The 3D Cartesian coordinate system extends 2D coordinates by adding a third perpendicular axis (z), allowing us to locate points in three-dimensional space using ordered triples (x, y, z). This system is the foundation for all multivariable calculus, enabling geometric intuition about surfaces, curves, and scalar fields in space.
Visualize points and practice plotting them by hand in a 3D coordinate system. Use computer graphics or modeling software to rotate 3D views and understand how projections onto coordinate planes look.
The 2D Cartesian plane locates every point with two numbers (x, y): one measuring horizontal displacement, one measuring vertical. To describe a point in physical space — the position of a drone, the location of a molecule, the corner of a room — you need a third number. The 3D Cartesian coordinate system extends the familiar plane by adding a third axis z, perpendicular to both x and y. Every point in space corresponds to a unique ordered triple (x, y, z), and every ordered triple corresponds to a unique point.
The three axes generate three coordinate planes: the xy-plane (where z = 0), the xz-plane (where y = 0), and the yz-plane (where x = 0). These three planes are mutually perpendicular and divide space into eight regions called octants, analogous to the four quadrants of the 2D plane. To plot a point (x, y, z), start at the origin, move x units along the x-axis, y units parallel to the y-axis, and z units parallel to the z-axis. It helps to think of building a corner of a room: x goes right, y goes forward, z goes up.

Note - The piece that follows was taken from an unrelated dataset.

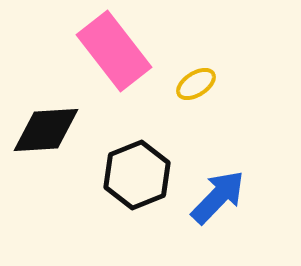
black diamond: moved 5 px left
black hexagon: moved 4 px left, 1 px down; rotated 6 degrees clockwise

The standard orientation uses the right-hand rule: curl the fingers of your right hand from the positive x-axis toward the positive y-axis, and your thumb points in the direction of the positive z-axis. This convention is not arbitrary — it ensures consistency in formulas for the cross product and surface orientation that appear later. If you set up axes in the opposite orientation (a "left-handed" system), cross products and determinants would have the wrong sign.
The 3D coordinate system is the stage on which all of multivariable calculus takes place. In single-variable calculus, a function f(x) is a curve in the 2D plane. A function of two variables f(x, y) produces a surface in 3D space: every input pair (x, y) maps to a height z = f(x, y), and together these triples (x, y, f(x,y)) trace out a surface floating above the xy-plane. Reasoning about limits, partial derivatives, gradients, and double integrals all requires fluency with 3D space — knowing which direction is which, how to describe regions, and how equations like z = x² + y² or x² + y² + z² = 1 look geometrically. Building that spatial intuition starts here.
This is a foundational topic with no prerequisites.
No prerequisites — this is a starting point.